C’était pareil dans les années 1960 ou dans les années 1980, la proportion est toujours la même. Il n’y a pas beaucoup de gens qui aiment Groland. Cet humour-là n’est pas très prisé. Et Gad Elmaleh est plus grand public mais n’est pas quelqu’un qui rentre dedans. Ce n’est pas l’humour trash. A l’époque de Coluche et de Desproges, il y avait beaucoup d’humoristes qui faisaient du Gad Elmaleh, cet humour un peu propret.

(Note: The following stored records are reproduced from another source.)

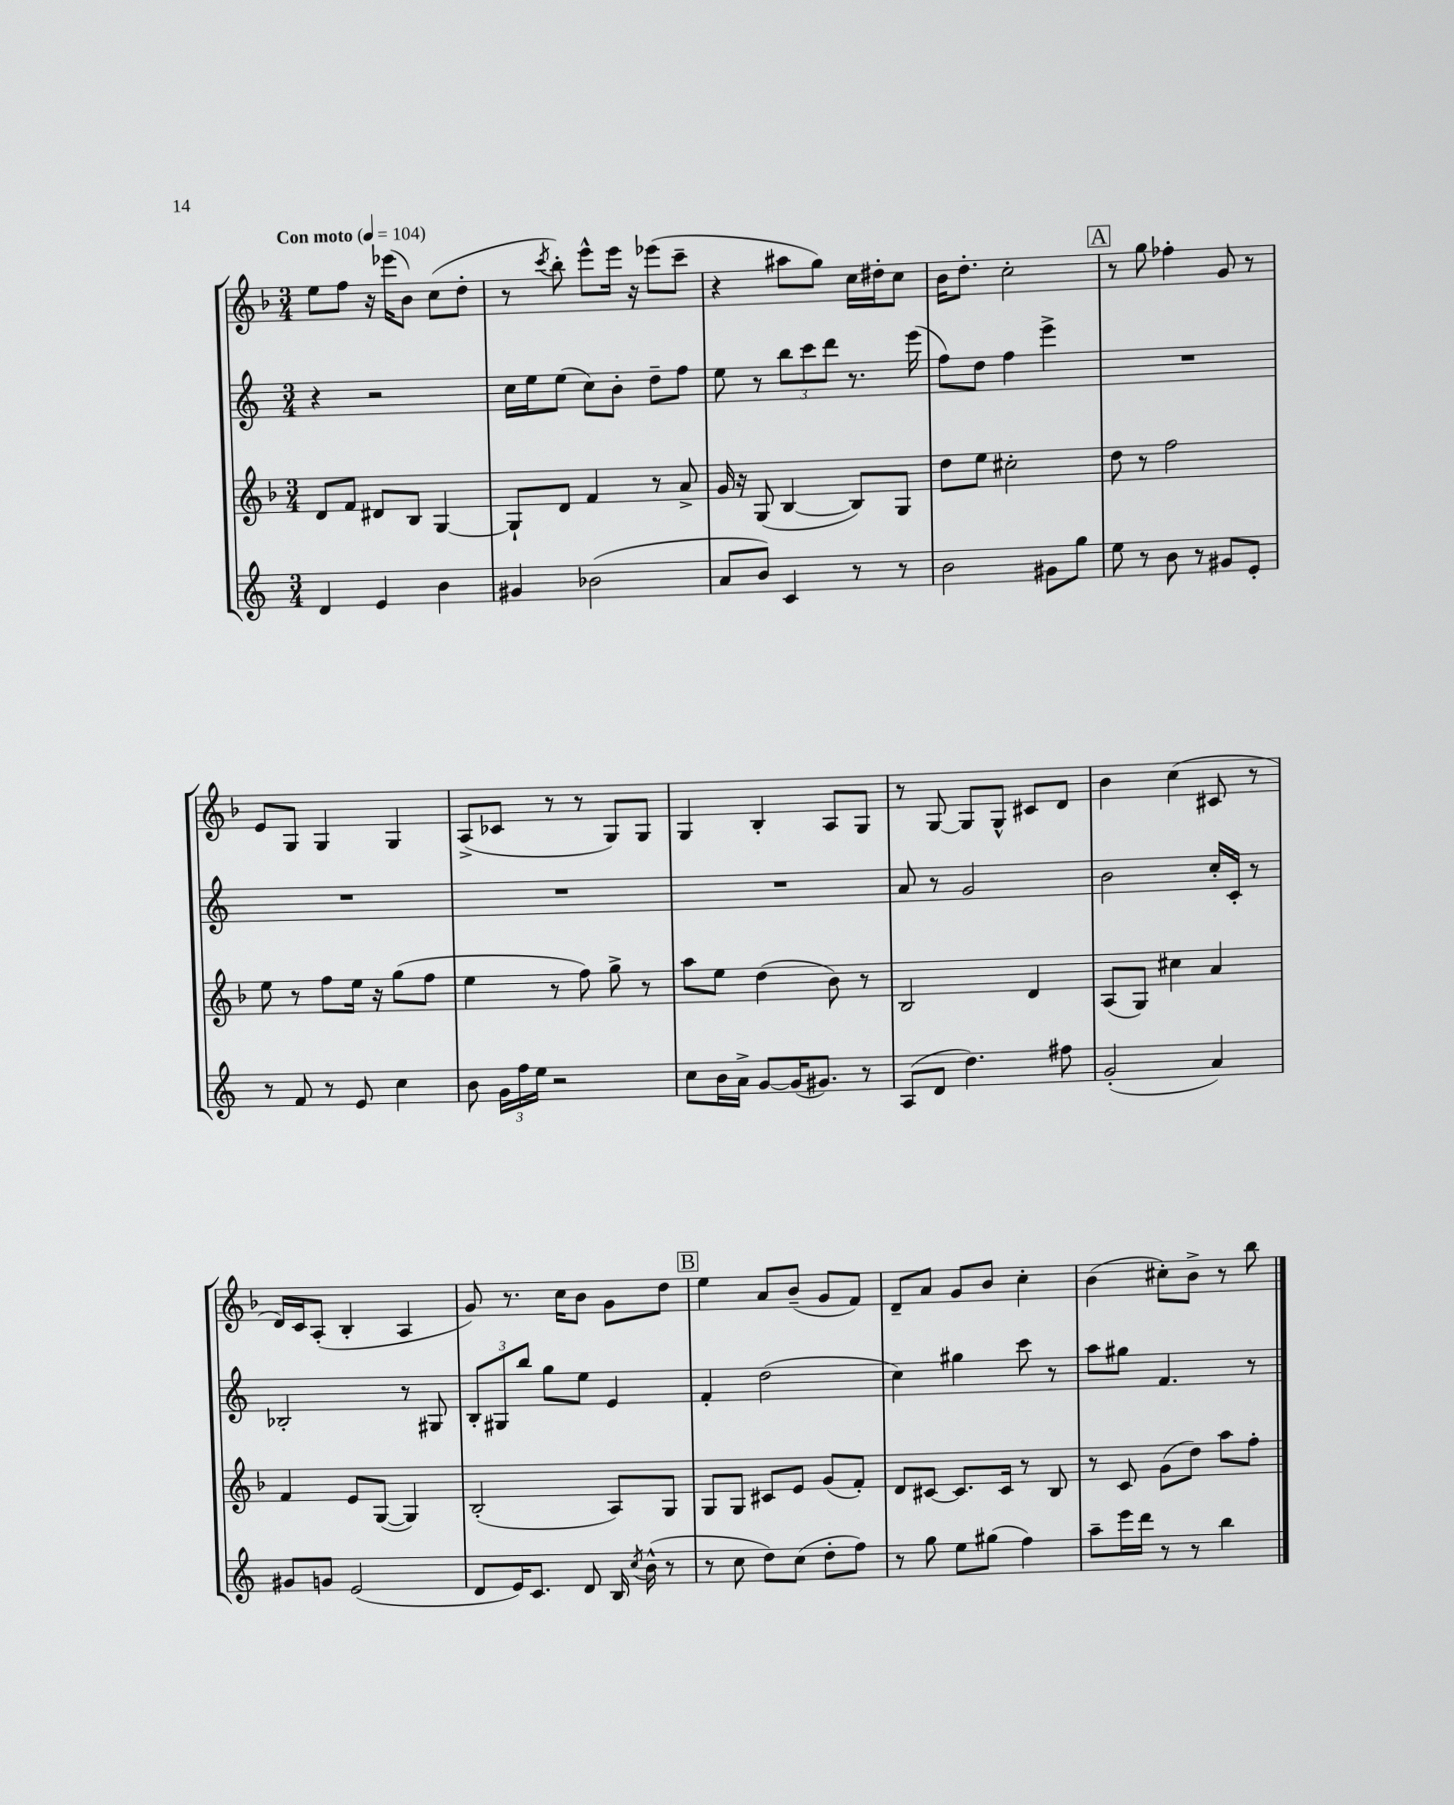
<<
\new StaffGroup <<
\new Staff = "s0" {
    \clef treble \key f \major \numericTimeSignature \time 3/4 \tempo "Con moto" 4 = 104
    \autoBeamOff e''8[ f''8] r16 ees'''16[( bes'8]) c''8[( d''8]-. |
    r8 \acciaccatura { c'''8 } bes''8-.) e'''8[-^ e'''16] r16 ees'''8[( c'''8]-- |
    r4 ais''8[ g''8]) c''16[ dis''16-. c''8] |
    bes'16[ d''8.]-. c''2-. |
    \mark \markup { \box "A" } r8 g''8 fes''4-. g'8 r8 |
    e'8[ g8] g4 g4 |
    a8[->( ces'8] r8 r8 g8[) g8] |
    g4 bes4-. a8[ g8] |
    r8 g8~ g8[ g8]-^ cis'8[ d'8] |
    bes'4 c''4( cis'8 r8 |
    d'16[) c'16 a8]-.( bes4-. a4 |
    g'8) r8. c''16[ bes'8] g'8[ d''8] |
    \mark \markup { \box "B" } e''4 a'8[ bes'8]--( g'8[ f'8]) |
    d'8[-- a'8] g'8[ bes'8] c''4-. |
    bes'4( cis''8[-.) bes'8]-> r8 bes''8 \bar "|." |
}
\new Staff = "s1" {
    \clef treble \key c \major \numericTimeSignature \time 3/4
    \autoBeamOff r4 r2 |
    c''16[ e''16 e''8]( c''8[) b'8]-. d''8[-- f''8] |
    e''8 r8 \tuplet 3/2 { b''8[ c'''8 d'''8] } r8. e'''16( |
    f''8[) d''8] f''4 e'''4-> |
    \mark \markup { \box "A" } R2. |
    R2. |
    R2. |
    R2. |
    a'8 r8 g'2 |
    b'2 c''16[-. c'16]-. r8 |
    bes2-. r8 gis8 |
    \tuplet 3/2 { b8[-. gis8 b''8] } g''8[ e''8] e'4 |
    \mark \markup { \box "B" } f'4-. d''2( |
    c''4) gis''4 c'''8 r8 |
    a''8[ gis''8] f'4. r8 \bar "|." |
}
\new Staff = "s2" {
    \clef treble \key f \major \numericTimeSignature \time 3/4
    \autoBeamOff d'8[ f'8] dis'8[ bes8] g4~ |
    g8[-! d'8] f'4 r8 a'8-> |
    g'16 r16 g8( bes4~ bes8[) g8] |
    d''8[ e''8] cis''2-. |
    \mark \markup { \box "A" } d''8 r8 f''2 |
    e''8 r8 f''8[ e''16] r16 g''8[( f''8] |
    e''4 r8 f''8) g''8-> r8 |
    a''8[ e''8] d''4( bes'8) r8 |
    bes2 d'4 |
    a8[( g8]) cis''4 a'4 |
    f'4 e'8[ g8]~( g4) |
    bes2-.( a8[) g8] |
    \mark \markup { \box "B" } g8[ g8] cis'8[ e'8] g'8[( f'8]-.) |
    d'8[ cis'8]~ cis'8.[ cis'16] r8 bes8 |
    r8 c'8 g'8[( d''8]) a''8[ f''8]-. \bar "|." |
}
\new Staff = "s3" {
    \clef treble \key c \major \numericTimeSignature \time 3/4
    \autoBeamOff d'4 e'4 b'4 |
    gis'4 bes'2( |
    a'8[ b'8]) c'4 r8 r8 |
    b'2 gis'8[ g''8] |
    \mark \markup { \box "A" } e''8 r8 b'8 r8 gis'8[ e'8]-. |
    r8 f'8 r8 e'8 c''4 |
    b'8 \tuplet 3/2 { g'16[ f''16 e''16] } r2 |
    c''8[ b'16 a'16]-> g'8[~ g'16( gis'8.]) r8 |
    a8[( d'8] d''4.) fis''8 |
    g'2-.( a'4) |
    gis'8[ g'8] e'2( |
    d'8[ e'16) c'8.] d'8 b16 \acciaccatura { c''8 } b'16-^( r8 |
    \mark \markup { \box "B" } r8 c''8 d''8[) c''8]( d''8[-. f''8]) |
    r8 g''8 e''8[ gis''8]( f''4) |
    a''8[-- e'''16 d'''16] r8 r8 b''4 \bar "|." |
}
>>
>>
\layout { \context { \Score \remove "Bar_number_engraver" } }
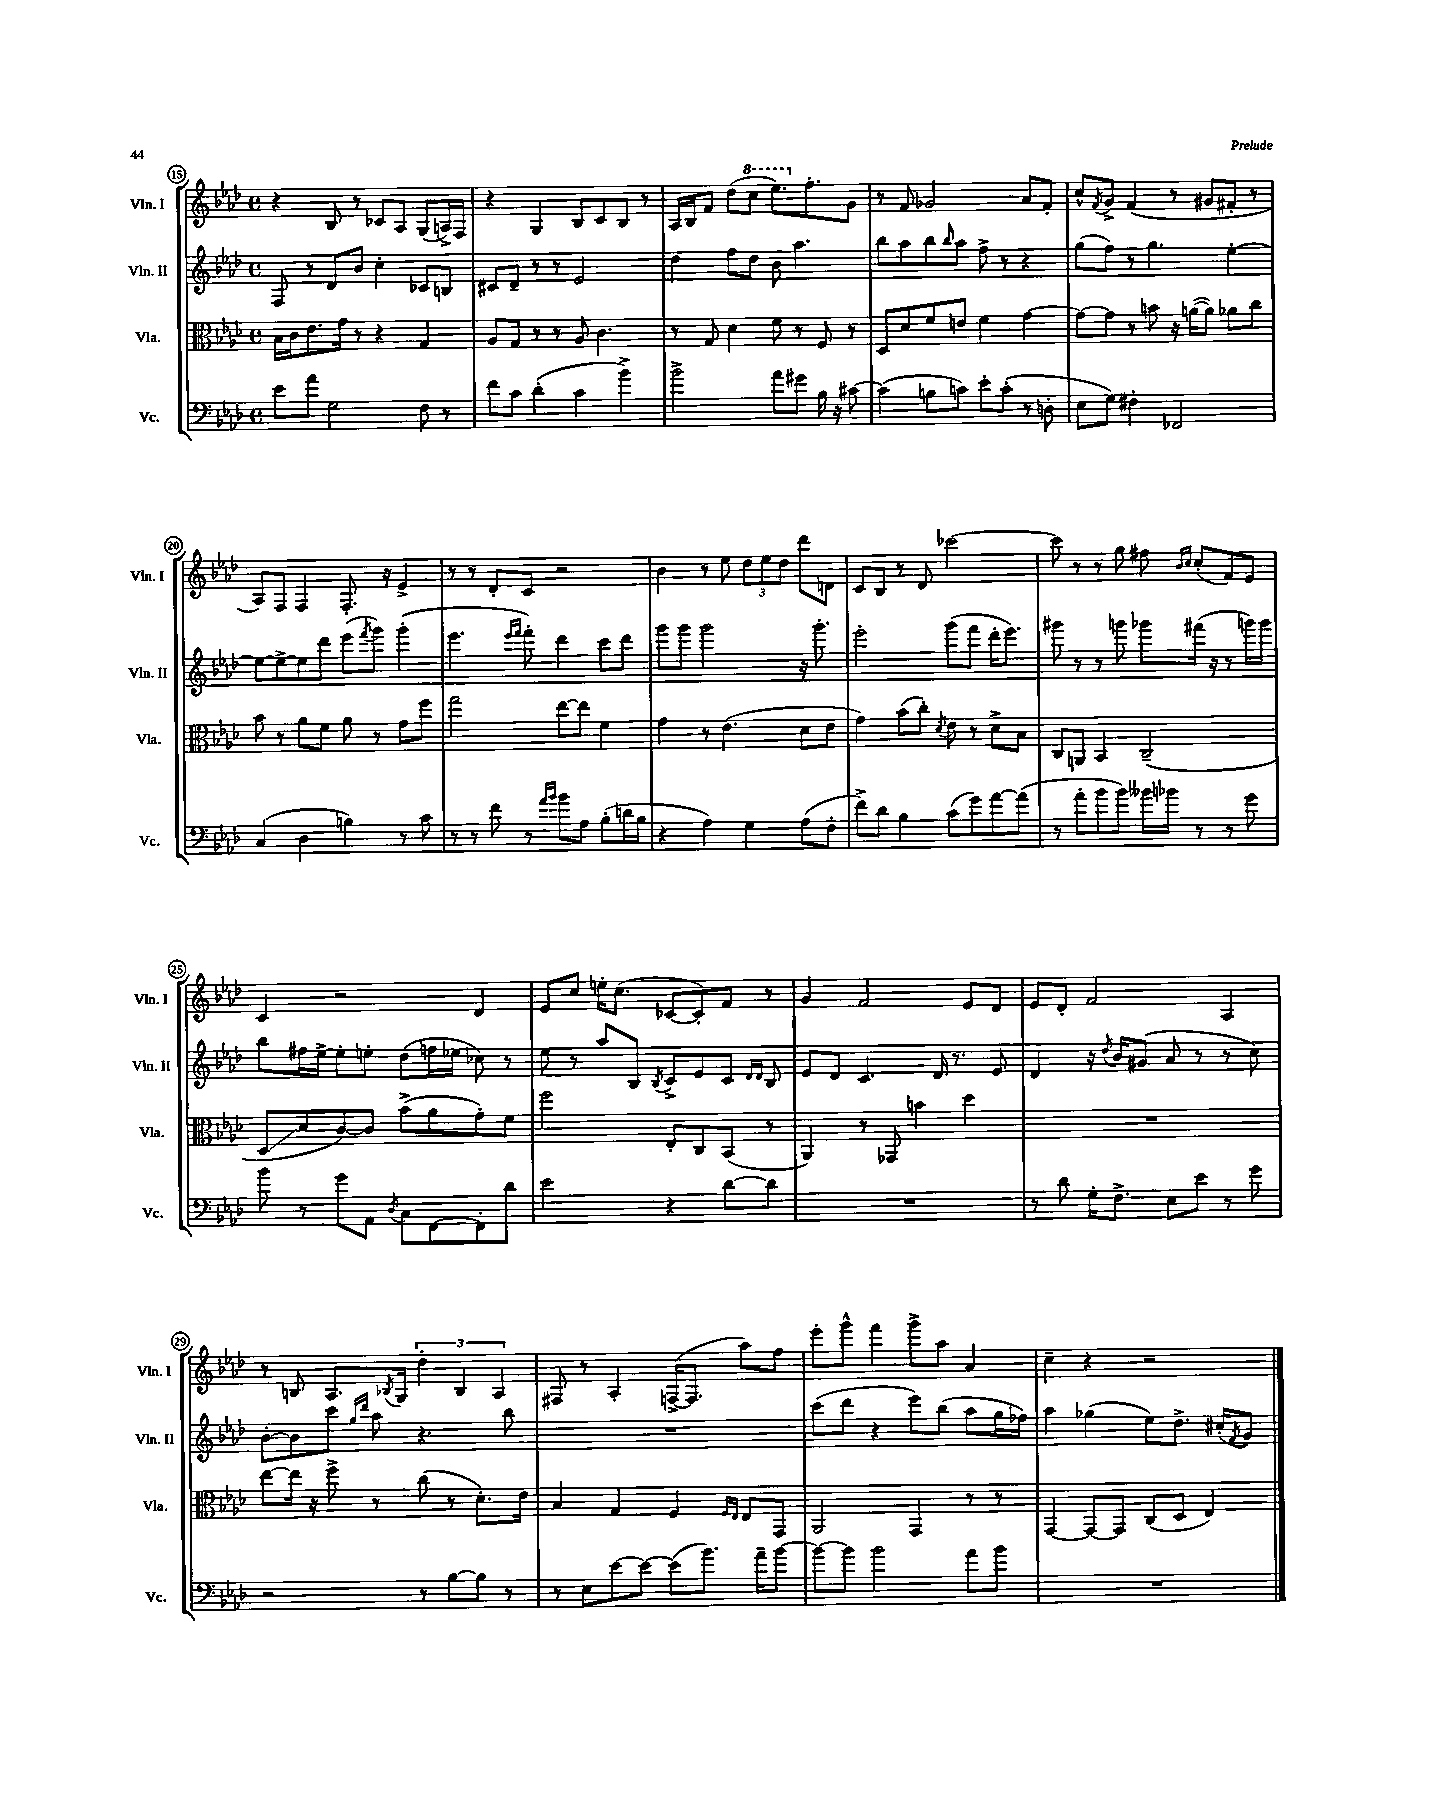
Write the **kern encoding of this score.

**kern	**kern	**kern	**kern
*staff4	*staff3	*staff2	*staff1
*clefF4	*clefC3	*clefG2	*clefG2
*k[b-e-a-d-]	*k[b-e-a-d-]	*k[b-e-a-d-]	*k[b-e-a-d-]
*M4/4	*M4/4	*M4/4	*M4/4
*met(c)	*met(c)	*met(c)	*met(c)
8e-	16B-	8F	4r
.	16c	.	.
8a-	8.e-	8r	.
2G	.	8d-	8B-
.	16g	.	.
.	8r	8b-	8r
.	4r	4cc'	8c-
.	.	.	8A-
8F	4G	8c-	(8G
8r	.	8B	16A^)
.	.	.	16F
=	=	=	=
8f	8A-	8c#	4r
8c	8G	8d-~	.
(4d-'	8r	8r	4G
.	8r	8r	.
4c	8A-	2e-	8B-
.	4.c	.	8c
4b-^)	.	.	8B-
.	.	.	8r
=	=	=	=
2b-^	8r	4dd-	16A-
.	.	.	16B-
.	8G	.	8f
.	4d-	8ff	(8dd-
.	.	8dd-	8ccc
8a-	8f	8b-	8.eee-)
8g#	8r	4.aa-	.
.	.	.	8.ff'
16B-	8F	.	.
16r	.	.	.
[8c#	8r	.	8g
=	=	=	=
(4c#]	8D-	8bb-	8r
.	8d-	8aa-	8f
8B	8f	8bb-	2g-
.	.	16qqbb-	.
8c)	8e	8aa-	.
8e-'	4f	8ff^	.
(8c'	.	8r	.
8r	[4g	4r	8a-
8D'	.	.	8f'
=	=	=	=
8E-	8g_	(8gg	8cc^^
.	.	.	8qf
8G)	8g]	8ff)	8g^
4F#'	8r	8r	(4f
.	8b	4.gg	.
2FF-	16r	.	8r
.	([16a	.	.
.	8a])	.	8g#
.	8a-	[4ee-'	8f#'
.	8cc	.	8r
=	=	=	=
(4C	8b-	8ee-_	8A-)
.	8r	8ee-^_	8F
4D-	8a-	8ee-]	4F
.	8f	8ddd-	.
4B)	8a-	(8eee-	8.F'
.	.	8qfff	.
.	8r	8ggg)	.
.	.	.	16r
8r	8g	(4ggg'	4e-^
8c	8ff	.	.
=	=	=	=
8r	2gg	4.eee-	8r
8r	.	.	8r
8f	.	.	8d-'
.	.	16qqeee-	.
.	.	16qqfff	.
8r	.	8fff')	8c
16qqa-	.	.	.
16qqb-	.	.	.
8b-	[8ee-	4ddd-	2r
8A-	8ee-]	.	.
(8B-'	4f	8ccc	.
16d	.	8ddd-	.
16B-	.	.	.
=	=	=	=
4r	4g	8ggg	4b-
.	.	8ggg	.
4A-)	8r	2ggg	8r
.	(4.e-	.	8ee-
4G	.	.	12dd-
.	.	.	12ee-
.	.	.	12dd-
(8A-	8d-	16r	8ddd-
.	.	8.ggg'	.
8F'	8e-	.	8d
=	=	=	=
8f^)	4g)	2eee-'	8c
8d-	.	.	8B-
4B-	(8b-	.	8r
.	8cc')	.	8d-
.	8qd-	.	.
(8c	8e-	(8ggg	[2ccc-
8g)	8r	8fff	.
[8a-	8d-^	16ddd-'	.
.	.	8.eee-)	.
(8a-]	8B-	.	.
=	=	=	=
8r	8C	8ggg#	8ccc-]
8a-'	8AA	8r	8r
8b-	4BB-	8r	8r
8b-)	.	8ggg	8gg
16b--	(2C~	8ggg-	8ff#
16b-	.	.	.
.	.	.	16qqb-
.	.	.	16qqcc
8r	.	(16fff#	(8cc'
.	.	16r	.
8r	.	8r	8f)
8g	.	16ggg)	8e-
.	.	16ggg	.
=	=	=	=
8b-	8D-	8bb-	4c
8r	8d-	16ff#	.
.	.	[16ee-^	.
8g	[8c)	8ee-']	2r
8AA-	8c]	8ee'	.
8qD-	.	.	.
8C	(8b-^	(8dd-	.
[8FF	8a-	16ff	.
.	.	16ee-	.
8FF']	8g')	8cc-)	4d-
8d-	8f	8r	.
=	=	=	=
2e-	2ff	8ee-	8e-
.	.	8r	8cc
.	.	8aa-	16ee'
.	.	.	(8.cc
.	.	8B-	.
.	.	8qB-	.
4r	8E-'	8c^	[8c-
.	8C	8e-	8c-'])
[8d-	(8BB-	8c	8f
.	.	16qqd-	.
.	.	16qqd-	.
8d-]	8r	8B-	8r
=	=	=	=
1r	4AA-)	8e-	4g
.	.	8d-	.
.	8r	4.c	2f
.	8GG-	.	.
.	4b	.	.
.	.	16d-	.
.	.	8.r	.
.	4dd-	.	8e-
.	.	8e-	8d-
=	=	=	=
8r	1r	4d-	8e-
8d-	.	.	8d-'
16G'	.	16r	2f
.	.	8qdd-	.
8.F^	.	16b-	.
.	.	(8g#	.
8E-	.	8a-	.
8e-	.	8r	.
8r	.	8r	4A-
8g	.	8cc)	.
=	=	=	=
2r	[8ee-	[8b-'	8r
.	16ee-]	8b-]	8B
.	16r	.	.
.	8ff^	8ccc	8.A-
.	.	16qqgg	.
.	.	16qqddd-	.
.	8r	8aa-	.
.	.	.	8qB-
.	.	.	16G
8r	(8cc	4.r	6dd-'
[8B-	8r	.	.
.	.	.	6B-
8B-]	8.d-')	.	.
.	.	.	6A-
8r	.	8bb-	.
.	16e-	.	.
=	=	=	=
8r	4B-	1r	8F#
8E-	.	.	8r
[8e-	4G	.	4A-'
8e-_	.	.	.
(8e-]	4F	.	([16F^
.	.	.	8.F]
8.b-)	.	.	.
.	16qqF	.	.
.	16qqE-	.	.
.	8E-	.	8aa-)
16a-~	.	.	.
[8b-	8GG	.	8ff
=	=	=	=
8b-_	2AA-	(8ccc	8eee-'
8b-]	.	8ddd-	8ggg^^
2b-	.	4r	4fff
.	4GG	8eee-)	8ggg^
.	.	(8bb-	8aa-
8a-	8r	8aa-	4a-
8b-	8r	16gg	.
.	.	16ff-)	.
=	=	=	=
1r	[4GG	4aa-	4cc~
.	8GG_	(4gg-	4r
.	8GG]	.	.
.	(8C	8ee-)	2r
.	8D-	8.dd-^	.
.	4E-)	.	.
.	.	(16cc#'	.
.	.	8qf	.
.	.	8g)	.
==	==	==	==
*-	*-	*-	*-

Lasserpe : "On n’arrive pas à être dessinateur de presse à 18 ans"

"On est condamné à être un petit groupuscule qui rigole en dessinant des zizis."

Les Desporges et Coluche étaient en revanche peut-être plus populaires ?

Lasserpe - Je ne pense pas. Coluche, tout le monde lui tapait dessus. C’est quand il est mort que ça a changé. C’est un peu ce qui arrive à Charlie Hebdo. Je ne sais combien de gens s’abonnent alors qu'ils ne l’ont jamais lu. Ceux qui se sont abonnés ne le liront même pas. Ça ne leurs parle pas. Ils vont ouvrir, ils vont lire, ils vont être horrifiés. C’est malheureux, mais on est condamné à être un petit groupuscule qui rigole en dessinant des zizis.